Seek new ways to proclaim the Gospel and protect Africa’s culture, Pope says


Vatican City, Jul 24, 2008 / 09:51 am (CNA).- A meeting of Catholic bishops from around Africa is being held in Tanzania this week to discuss the need to protect the treasures of African cultures while also proclaiming the Gospel.In a brief message, Pope Benedict encouraged the bishops to look for "new and effective ways" to continue to uphold the values of joy in life, respect for unborn, the family and a profound sense of communion that exists in their cultures.

The congress, which is meeting this week in Bagamoyo, Tanzania is examining the "Pastoral Prospects for the New Evangelization in the Context of Globalization and its impact on African cultures.

In his message to the gathering, Pope Benedict reminded the prelates that evangelizing the culture and inculturating the Gospel "is an old yet ever new mission." This mission, he said, requires that they find "new and effective ways to present the immutable truth of the Gospel and, especially, the values of the joy of life and of respect for the unborn child, the important role of the family, and a profound sense of communion and solidarity which are present in African cultures."

The meeting, which is scheduled to last four days, began Tuesday with a Mass presided by Cardinal Polycarp Pengo, archbishop of Dar-es-Salaam, Tanzania.

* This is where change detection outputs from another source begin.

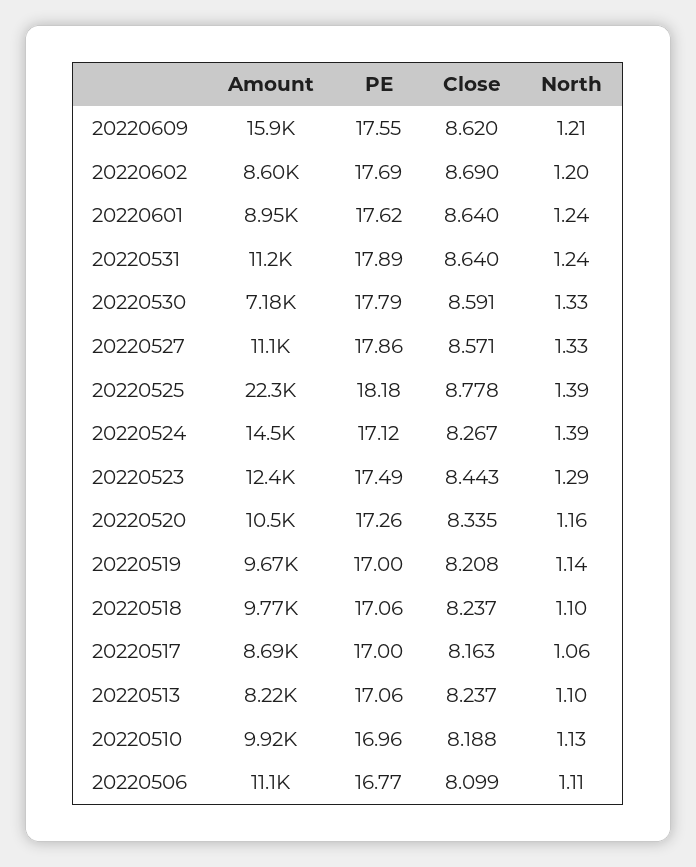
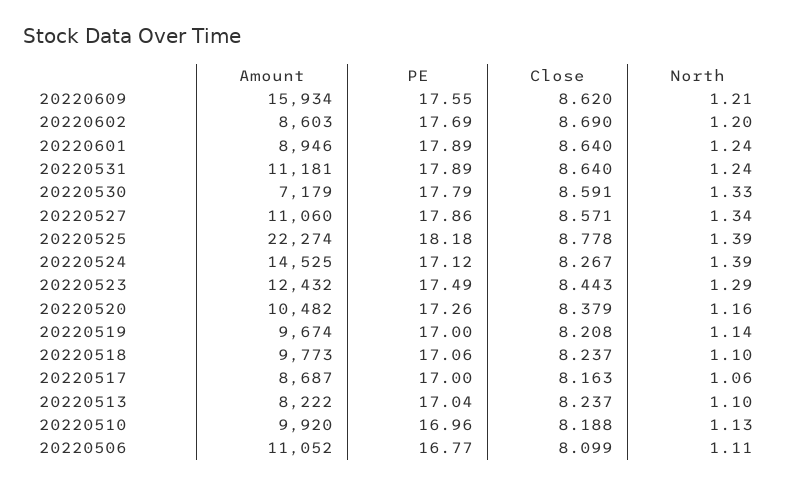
PE, 20220601: 17.62 -> 17.89
North, 20220527: 1.33 -> 1.34
Close, 20220520: 8.335 -> 8.379
PE, 20220513: 17.06 -> 17.04

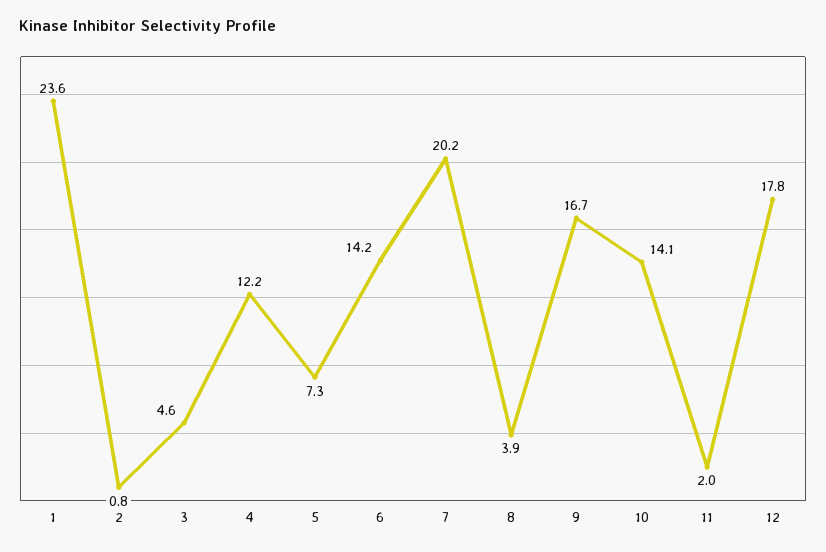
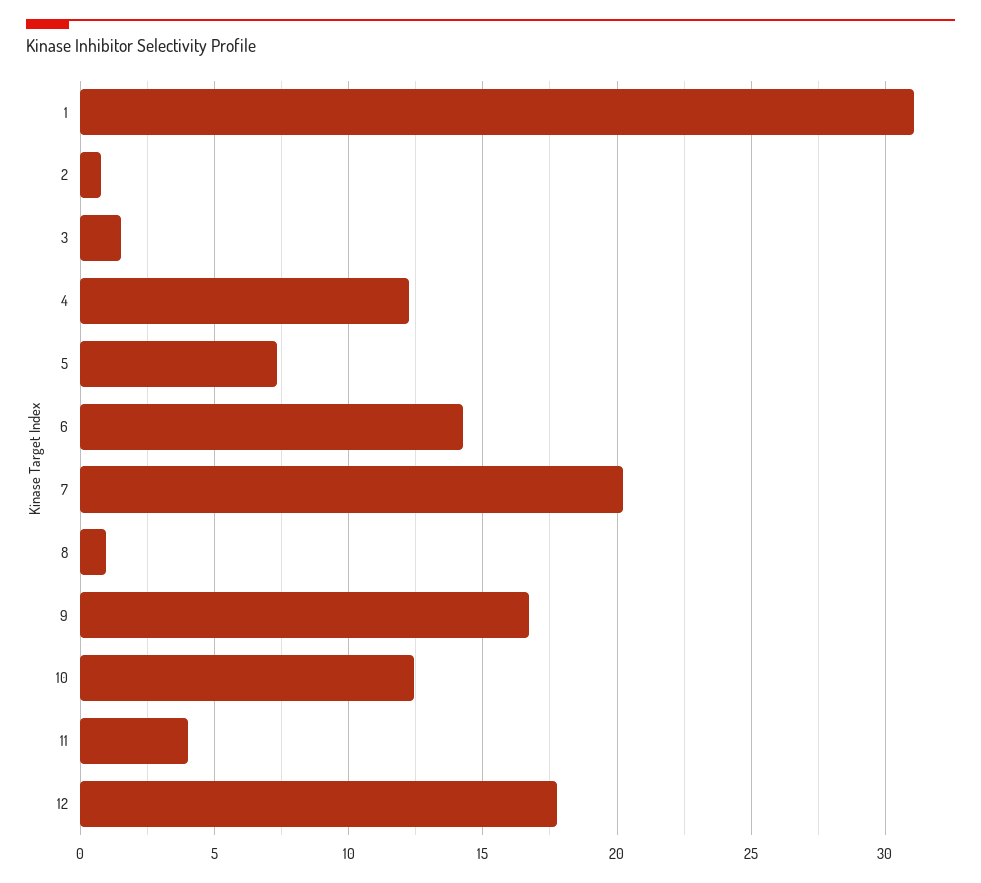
1: 23.6 -> 31
3: 4.6 -> 1.5
8: 3.9 -> 1
10: 14.1 -> 12.5
11: 2 -> 4

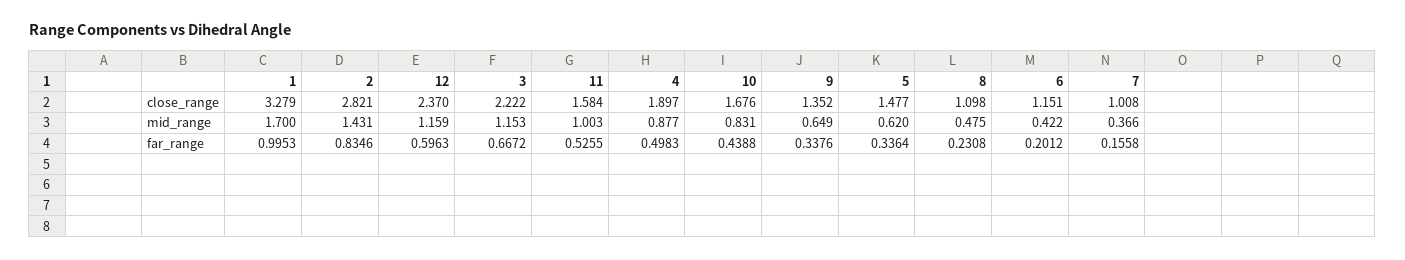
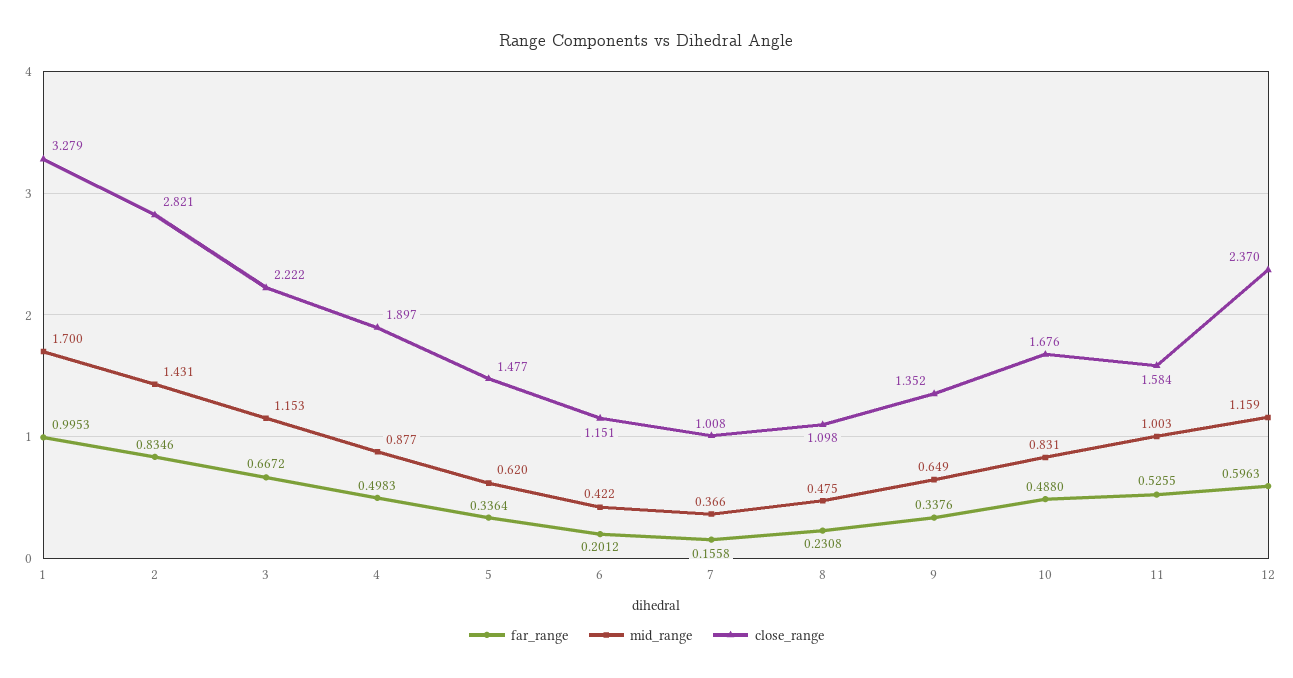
far_range, 10: 0.4388 -> 0.488

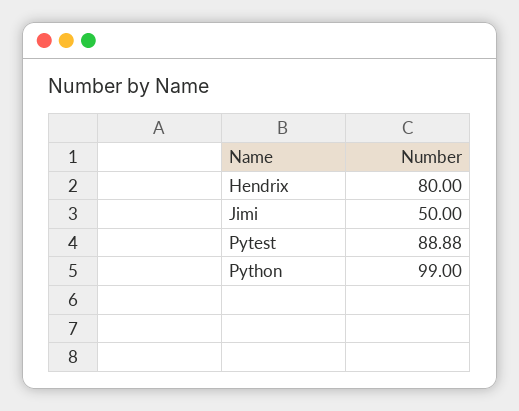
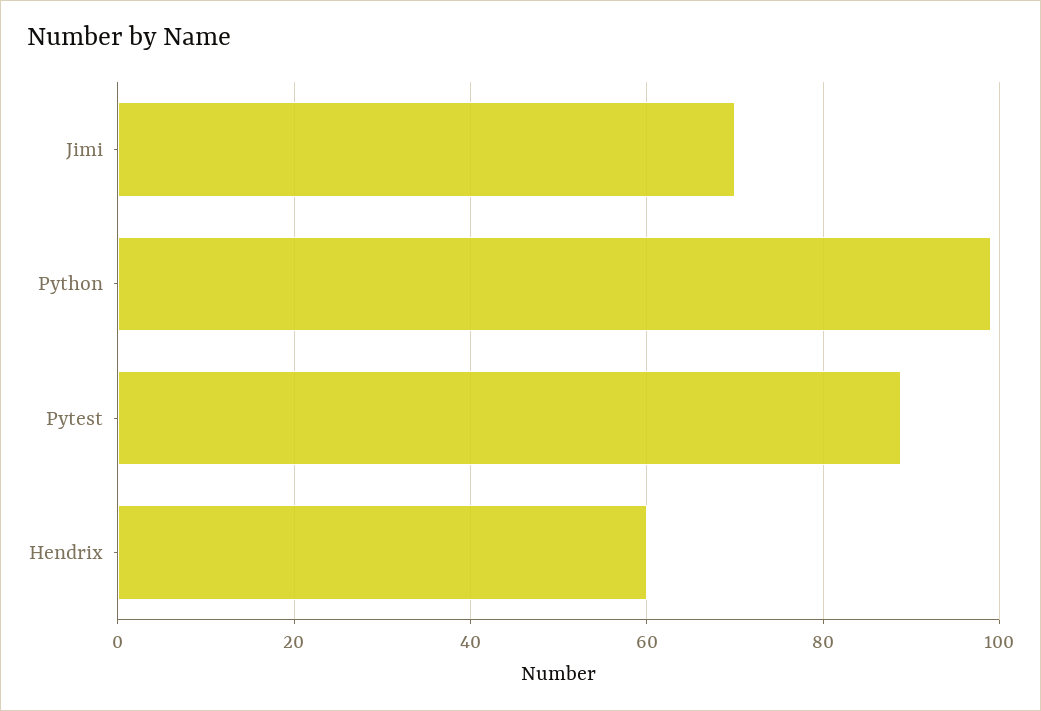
Hendrix: 80 -> 60
Jimi: 50 -> 70

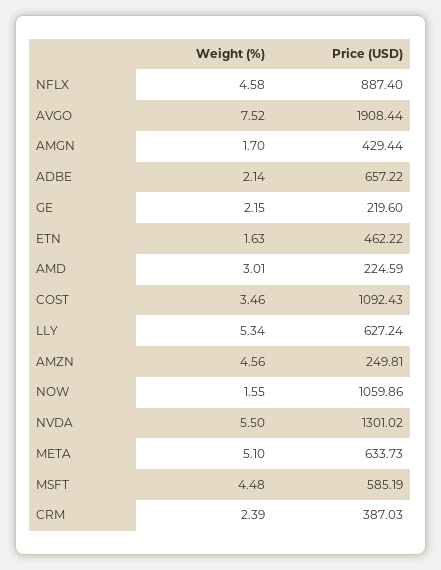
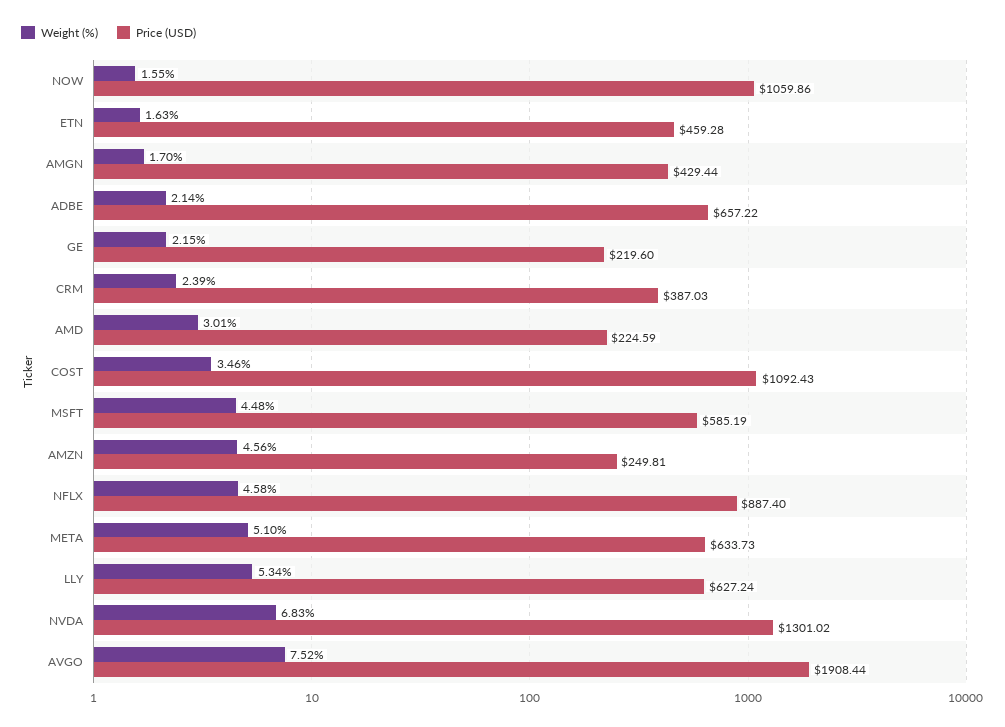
Price (USD), ETN: 462.22 -> 459.28
Weight (%), NVDA: 5.5 -> 6.83

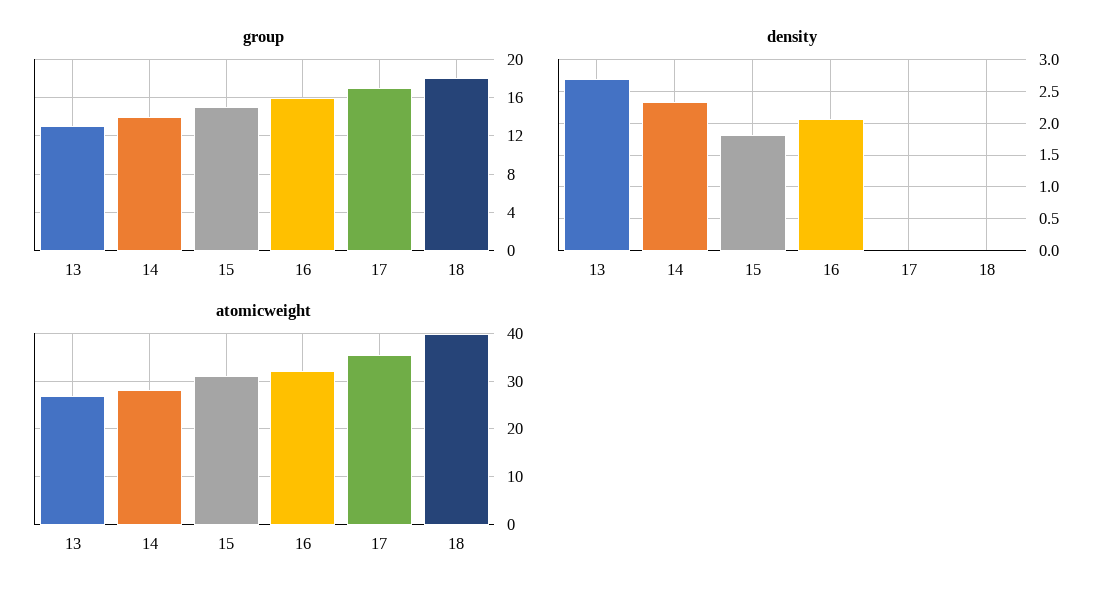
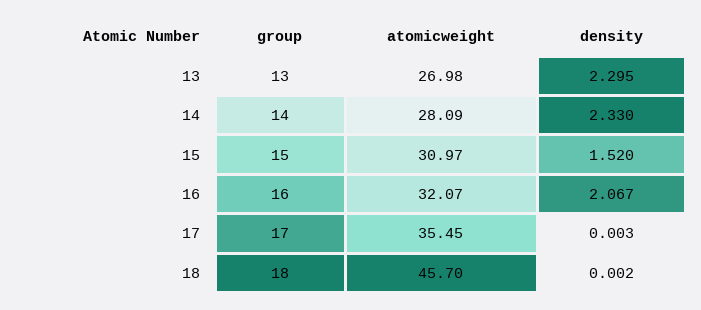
density, 13: 2.7 -> 2.295
density, 15: 1.8 -> 1.52
atomicweight, 18: 40 -> 45.7

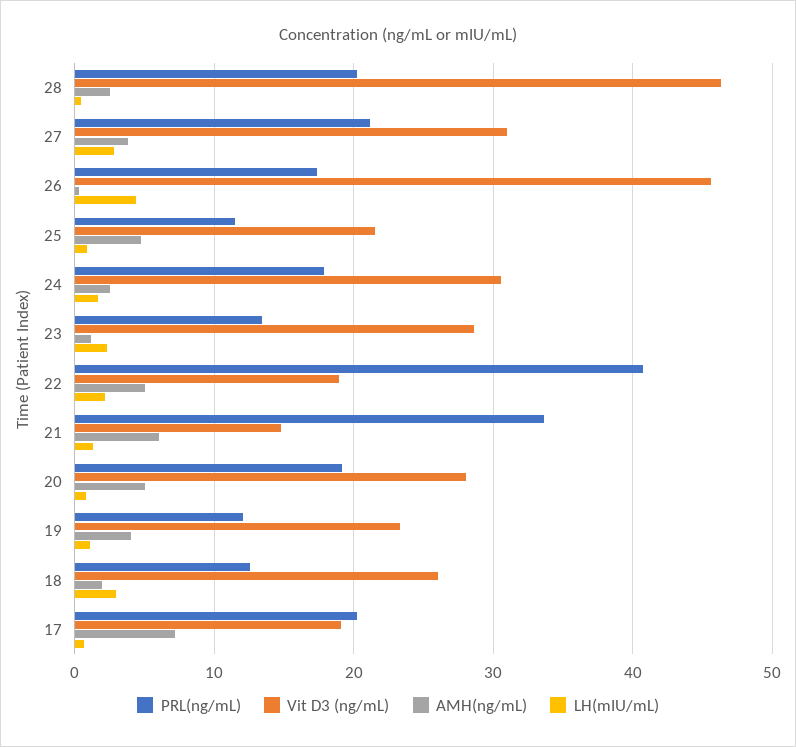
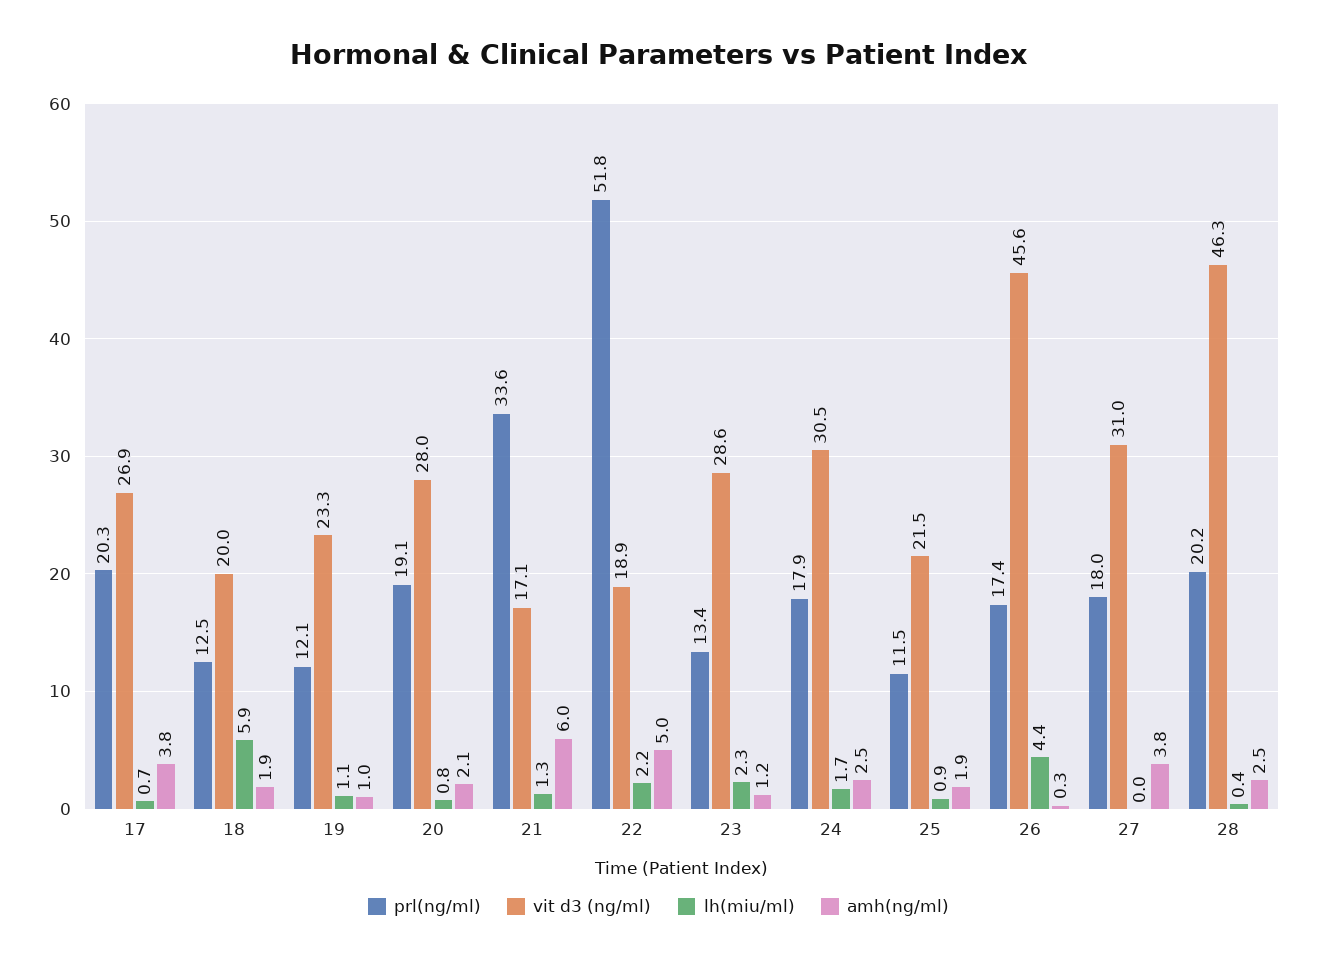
PRL(ng/mL), 27: 21 -> 18
LH(mIU/mL), 27: 3 -> 0
AMH(ng/mL), 25: 5 -> 1.9
PRL(ng/mL), 22: 41 -> 51.8
Vit D3 (ng/mL), 21: 15 -> 17.1
AMH(ng/mL), 20: 5 -> 2.1
AMH(ng/mL), 19: 4 -> 1
Vit D3 (ng/mL), 18: 26 -> 20
LH(mIU/mL), 18: 3 -> 5.9
Vit D3 (ng/mL), 17: 19 -> 26.9
AMH(ng/mL), 17: 7 -> 3.8

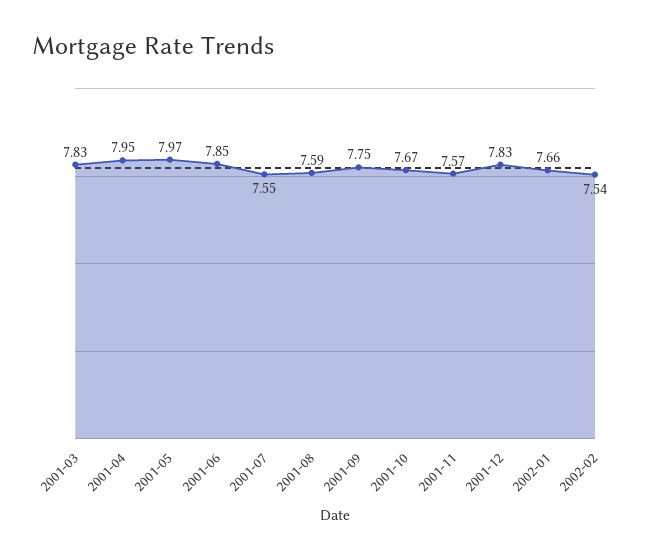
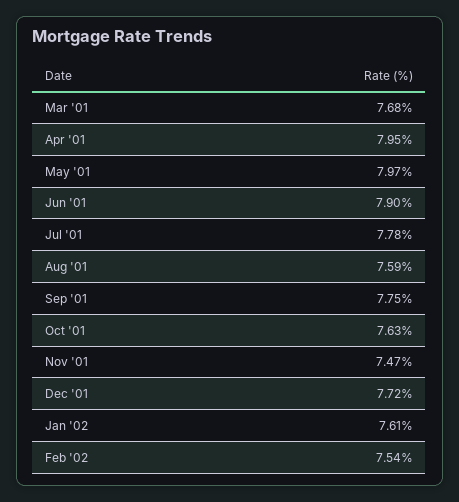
2001-03: 7.83 -> 7.68
2001-06: 7.85 -> 7.9
2001-07: 7.55 -> 7.78
2001-10: 7.67 -> 7.63
2001-11: 7.57 -> 7.47
2001-12: 7.83 -> 7.72
2002-01: 7.66 -> 7.61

After the reading aloud of the Pope's message, a speech entitled "Cultural Challenges of Secularism, Propagated through Globalisation" - due to have been delivered by Gianfranco Ravasi, president of the Pontifical Council for Culture, who was unable to be present - was read our by Fr. Bernard Ardura, secretary of the pontifical council.

Among the challenges Archbishop Ravasi mentions are "oblivion to the common good, social behavior guided by the logic of the market, the destruction of models of life transmitted by family, school and parish, and the exaltation of individualism."

The poorest countries, observes the president of the pontifical council, are those most exposed to the dangers of a poorly-understood globalization which leads to "the destruction of the values handed down by ancestral cultural traditions, the undermining of consciences, and the cultural uprooting of entire generations which are drawn into a spiral that leads to poverty and misery."

Nevertheless, the archbishop continues, in a context of globalized secularization the Church has the chance to make "Christian humanism" flower, "re-proposing the great moral values" and proclaiming "the Word of God, which is capable of making deserts of indifference and superficiality bear fruit."